Titel: Nexus Kostenlos Bücher Online Lesen
Autoren: Henry Miller
Vom Netzwerk:
möglicherweise in der Zwischenzeit jemand gefunden. Diesmal einen Mann. Vielleicht war sie bereits eine gute Hausfrau. Solche Dinge passieren ab und zu.
    Nein, auch diese Hypothese verwarf ich, sie war für Stasia zu unwahrscheinlich.
    «Was plage ich mich mit solchen Sachen herum, zum Teufel noch mal!» sagte ich mir schließlich. Auf nach Europa, weiter nichts! Ich dachte an die Kastanienbäume, die jetzt zweifellos alle in Blüte standen, und an die kleinen Tische auf den dichtbesetzten Terrassen der Cafes (die gueridons) , an die Polizisten auf Fahrrädern, die paarweise die Straßen entlangradelten. Ich dachte auch an die Pissoirs. Wie reizend, direkt auf dem Bürgersteig sein Wasser abzuschlagen, während man dabei die lustwandelnden schönen Damen beobachten kann... Höchste Zeit, Französisch zu lernen . . . (oü sont les lavabos?) .
    Wenn wir soviel bekommen sollten, wie Mona sagte, konnten wir doch auch anderswohin gehen... nach Wien, Budapest, Prag, Kopenhagen, Rom, Stockholm, Amsterdam, Sofia, Bukarest. Warum nicht auch nach Algerien, Tunis oder Marokko? Ich dachte an meinen alten holländischen Freund, der eines Abends seine Botenuniform ausgezogen hatte und mit seinem Boss auf Reisen gegangen war.
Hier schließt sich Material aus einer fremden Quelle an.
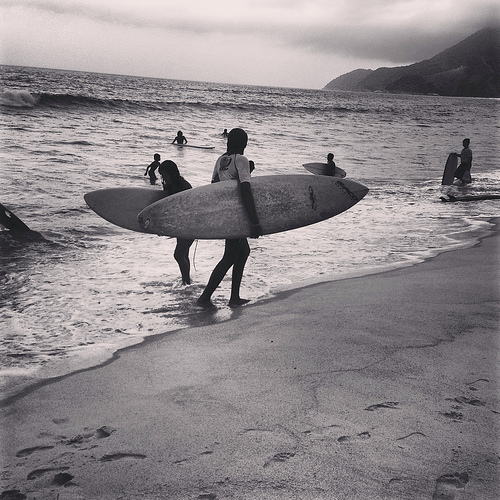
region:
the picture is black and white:
[10, 23, 482, 484]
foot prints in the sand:
[271, 363, 494, 486]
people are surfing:
[100, 110, 400, 322]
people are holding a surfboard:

Er hatte mir von Sofia - Sofia mußte es sein! - und aus dem Wartezimmer der Königin von Rumänien irgendwo hoch oben in den Karpaten geschrieben. Und was war wohl aus O'Mara geworden? Auch ihn hätte ich gern mal wiedergesehen. Das war ein Freund . Was für einen Jux würde das geben, wenn wir ihn mit nach Europa nähmen - falls Mona zustimmen sollte. (Unmöglich natürlich.)
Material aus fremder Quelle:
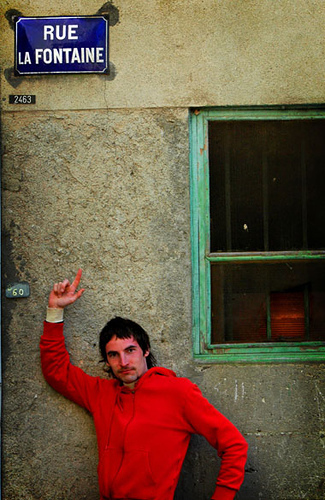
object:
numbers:
[27, 93, 33, 102]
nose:
[116, 352, 128, 368]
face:
[102, 333, 145, 382]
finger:
[68, 265, 85, 291]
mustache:
[116, 365, 134, 377]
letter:
[41, 23, 57, 43]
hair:
[97, 314, 157, 381]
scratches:
[225, 374, 247, 410]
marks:
[234, 377, 245, 407]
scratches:
[261, 432, 322, 499]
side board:
[187, 108, 213, 357]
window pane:
[211, 263, 325, 349]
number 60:
[11, 283, 25, 298]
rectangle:
[6, 91, 39, 106]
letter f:
[34, 48, 45, 67]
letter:
[55, 24, 66, 41]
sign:
[12, 12, 111, 82]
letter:
[17, 50, 23, 65]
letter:
[23, 51, 32, 63]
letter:
[43, 48, 53, 66]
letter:
[52, 46, 64, 63]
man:
[38, 267, 250, 499]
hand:
[47, 265, 86, 306]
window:
[205, 114, 325, 253]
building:
[1, 1, 325, 499]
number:
[11, 287, 18, 296]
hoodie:
[38, 319, 249, 499]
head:
[98, 314, 150, 388]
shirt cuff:
[44, 306, 67, 324]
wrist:
[45, 304, 65, 323]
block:
[4, 282, 30, 306]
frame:
[189, 105, 325, 369]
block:
[7, 90, 35, 103]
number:
[13, 94, 17, 105]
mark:
[240, 219, 249, 232]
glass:
[207, 117, 325, 260]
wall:
[0, 1, 325, 499]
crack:
[314, 383, 325, 420]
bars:
[203, 116, 325, 345]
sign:
[9, 93, 35, 107]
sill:
[193, 340, 325, 367]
    Meine Gedanken wanderten ziellos umher. Immer, wenn ich in Stimmung war, wenn ich wußte, daß ich es jetzt fertigbringen würde, daß ich es jetzt sagen konnte, schweiften meine Gedanken auf einmal in alle Richtungen aus. Anstatt mich an die Maschine zu setzen und loszuklappern, blieb ich am Tisch sitzen und schmiedete Pläne, hing Wachträumen nach oder dachte an Menschen, die ich liebte, an die schönen Zeiten, die wir miteinander verbracht hatten, an unsere Unterhaltungen und an unsere Streiche. (Hoho! Haha!) Oder ich schlug etwas nach, was plötzlich sehr wichtig erschien und unbedingt erledigt werden mußte, oder ich dachte mir blendende Schachzüge aus, und um sicherzugehen, daß ich sie nicht vergessen würde, stellte ich die Figuren auf, schob sie umher und baute die Falle auf, in die ich den ersten besten, der mit mir spielen würde, hineinlocken wollte. Wenn ich dann endlich soweit war, die Tasten zu kitzeln, fiel mir plötzlich ein, daß ich auf Seite soundsoviel einen schweren Bock geschossen hatte, und wenn ich die Seite aufschlug, entdeckte ich, daß ganze Sätze nicht stimmten, keinen Sinn gaben oder genau das Gegenteil von dem besagten, was ich hatte sagen wollen. Beim Korrigieren sah ich dann die Notwendigkeit, meine Ausführungen zu ergänzen, und schrieb ganze Seiten, die ich, wie ich später feststellte, ebensogut hätte weglassen können.
    Das tat ich alles, um das große Ereignis hinauszuschieben. Tat ich es darum? Oder deshalb, weil ich, um ruhig und fließend zu schreiben, zuerst Dampf ablassen, das Tempo mäßigen, den Motor abkühlen mußte? Das Schreiben schien immer dann besser vonstatten zu gehen, wenn ich eine niedrigere, weniger von Leidenschaften bewegte Ebene erreicht hatte. Oben auf den Wellen inmitten der Schaumkronen bleiben konnte nur «The Ancient Mariner» .
    Wenn ich einmal so recht im Zuge war, einmal den richtigen Schritt gefunden hatte, war es wie beim Erdnußessen: ein Gedanke führte einen anderen herbei. Und wenn meine Finger flogen, drängten sich angenehme Vorstellungen dazwischen, die aber nichts mit dem Thema selbst zu tun hatten, ohne den Fluß zu stören, wie etwa diese: «Diese Stelle ist für dich, Ulric. Ich höre dich im voraus kichern.» Oder: «Wie wird O'Mara dies schlucken?» Sie begleiteten meine Gedanken wie spielende Delphine. Ich war wie ein Mann an der Ruderpinne, der sich duckt, wenn der Fisch über seinen Kopf fliegt. Mit vollen Segeln einherfahrend, wobei das Schiff, wenn auch schrägliegend, festen Kurs hielt, grüßte ich die durch meine Einbildungskraft hervorgezauberten anderen Schiffe, schwenkte mein Hemd, rief den Vögeln zu, jauchzte zu den Klippen hin, pries Gott wegen seiner «errettenden und erhaltenden Macht». Gogol hatte seine Troika, ich hatte mein schmuckes Segelschiff. Herrscher des Meeres, solange der Zauber vorhielt.